I really should've liked this one a bit more than I did.
"Empress" is a quasi-fictional autobiography in which the author, Shan Sa, attempts to reconstruct the life story of Wu Zetian, the only woman ever to rule China as emperor. Now, Wu is a controversial figure: on the one hand, she was - by most accounts - a scheming, manipulative bitch who could be quite brutal when she needed to be, and for a very long time she was held up as an example of how women can't handle power (because, as America has proven so nicely over the last eight years, men always do a bang-up job in the driver's seat). But on the other hand, the fact that she managed to achieve the impossible, especially in a culture so strongly oriented around tradition, is noteworthy, and there's a case to be made that her more extreme actions were a product of (and response to) her environment.

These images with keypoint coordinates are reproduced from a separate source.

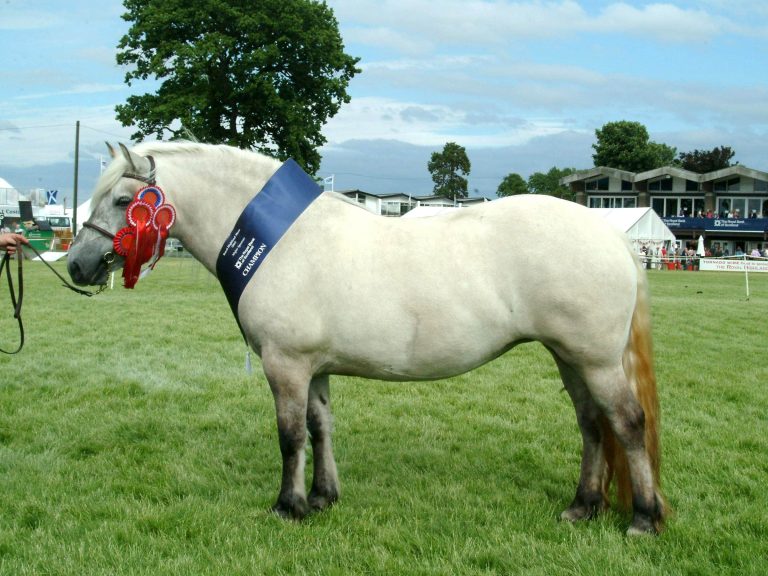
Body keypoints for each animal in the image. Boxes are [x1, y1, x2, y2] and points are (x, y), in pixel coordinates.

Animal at [68, 142, 666, 535]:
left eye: (122, 201)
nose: (77, 265)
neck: (279, 240)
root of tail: (612, 237)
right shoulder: (314, 368)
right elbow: (320, 428)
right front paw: (322, 498)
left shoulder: (285, 365)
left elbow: (290, 437)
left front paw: (287, 507)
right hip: (570, 358)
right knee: (592, 426)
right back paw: (582, 506)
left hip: (595, 360)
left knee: (626, 424)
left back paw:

We'll never know if that's true of the real Wu or not, but I imagine that'd be a good starting point for a sympathetic depiction. Unfortunately, Shan Sa's version of Wu isn't very sympathetic. In fact, it's a bit difficult to know where Sa stands with regards to Wu at all because, having adopted Wu's identity (the novel is written in first-person), what Sa actually gives us is a thoroughly detached narrative, obsessed with lists and names and ice-cold, almost robotic categorization. She never really gets into Wu's head, her thoughts and feelings; Wu herself is almost a bystander in her own story.

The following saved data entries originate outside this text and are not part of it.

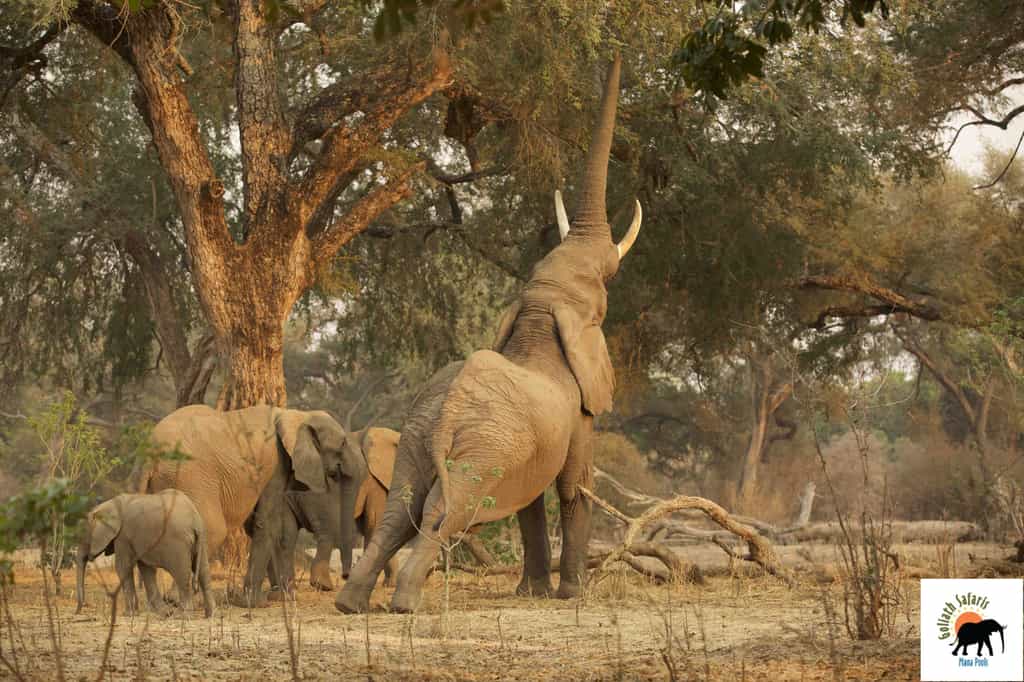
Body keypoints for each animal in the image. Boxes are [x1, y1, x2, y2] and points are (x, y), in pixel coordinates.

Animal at [75, 489, 214, 617]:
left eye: (84, 535)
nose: (78, 611)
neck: (108, 505)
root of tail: (195, 520)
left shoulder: (123, 536)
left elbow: (122, 567)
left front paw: (129, 614)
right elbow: (146, 569)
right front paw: (164, 613)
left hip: (179, 543)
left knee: (182, 575)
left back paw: (182, 615)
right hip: (201, 540)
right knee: (203, 571)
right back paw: (209, 614)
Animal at [136, 405, 367, 607]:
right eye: (342, 444)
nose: (343, 577)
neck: (296, 415)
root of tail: (148, 456)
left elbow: (273, 527)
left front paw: (282, 599)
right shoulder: (275, 466)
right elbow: (268, 524)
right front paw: (256, 604)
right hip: (190, 476)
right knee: (212, 530)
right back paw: (178, 600)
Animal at [269, 426, 402, 592]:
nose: (346, 576)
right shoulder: (374, 483)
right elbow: (375, 526)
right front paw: (390, 584)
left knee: (286, 536)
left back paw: (287, 588)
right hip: (316, 494)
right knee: (326, 530)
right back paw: (323, 585)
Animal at [337, 53, 641, 614]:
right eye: (602, 294)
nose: (615, 55)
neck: (542, 312)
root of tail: (447, 415)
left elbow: (531, 498)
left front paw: (534, 593)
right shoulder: (578, 412)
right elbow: (573, 486)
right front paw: (570, 596)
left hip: (422, 436)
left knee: (402, 509)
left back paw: (351, 604)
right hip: (482, 449)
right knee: (445, 510)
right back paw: (406, 603)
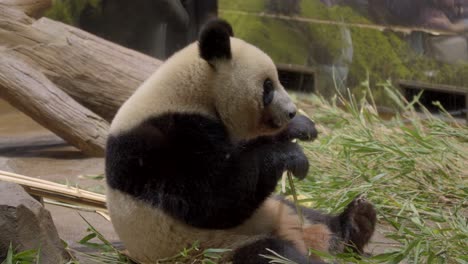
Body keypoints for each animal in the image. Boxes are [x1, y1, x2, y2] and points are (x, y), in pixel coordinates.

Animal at [106, 19, 376, 264]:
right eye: (268, 86)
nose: (291, 112)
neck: (190, 91)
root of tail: (300, 239)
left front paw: (301, 127)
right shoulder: (165, 140)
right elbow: (212, 200)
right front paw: (292, 155)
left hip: (279, 209)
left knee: (316, 219)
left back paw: (356, 222)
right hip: (216, 248)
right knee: (272, 254)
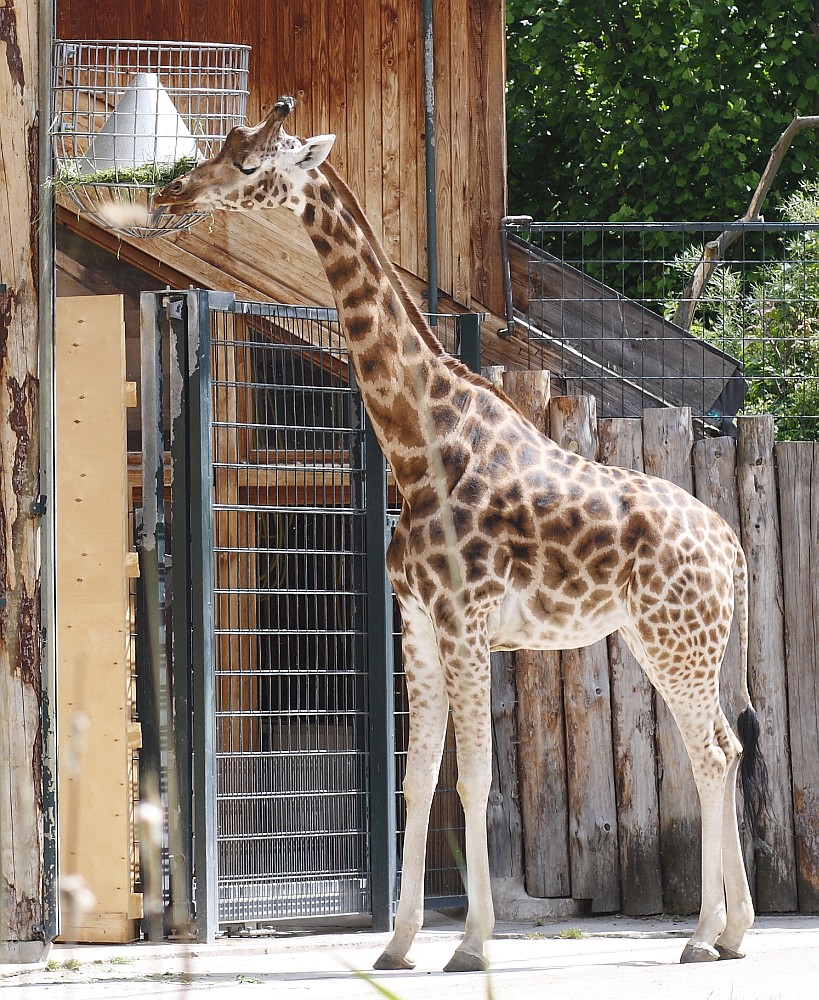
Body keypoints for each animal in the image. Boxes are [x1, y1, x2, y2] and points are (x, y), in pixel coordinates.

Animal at [154, 99, 768, 976]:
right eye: (217, 150)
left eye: (248, 165)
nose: (170, 194)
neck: (420, 448)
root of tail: (730, 543)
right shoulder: (414, 621)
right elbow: (415, 781)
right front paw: (399, 945)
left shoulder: (465, 621)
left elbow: (473, 779)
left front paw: (473, 944)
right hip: (669, 641)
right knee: (720, 747)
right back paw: (732, 931)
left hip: (675, 639)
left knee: (712, 754)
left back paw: (698, 935)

Now, I'll grant that it's a very tricky thing to fictionalize a real person's biography to the extent that you presume to speak with their voice. But if you take that plunge, you might as well give your readers some sort of internal access, rather than spout a string of encyclopedic entries one could find on Wikipedia with much less effort. Who was Wu Zetian? What motivated her to do the things she did? How did she feel at those key moments in her life that defined her in the history books? Sa offers us no answers... in fact, Sa doesn't even ask the questions. The whole novel's written a step removed from the actual action (towards the end, Sa hints that Wu is telling us this story from beyond the grave, which drains what little dramatic impact might yet have survived the endless litany of specific details). As a story, "Empress" failed to engage me, because it's not actually about Wu Zetian at all. It's about the world Wu lived in, and while I'm sure that's of interest to a great many readers, it's not the story I could reasonably expect to find from a novel titled "Empress" that claims to tell Wu's tale.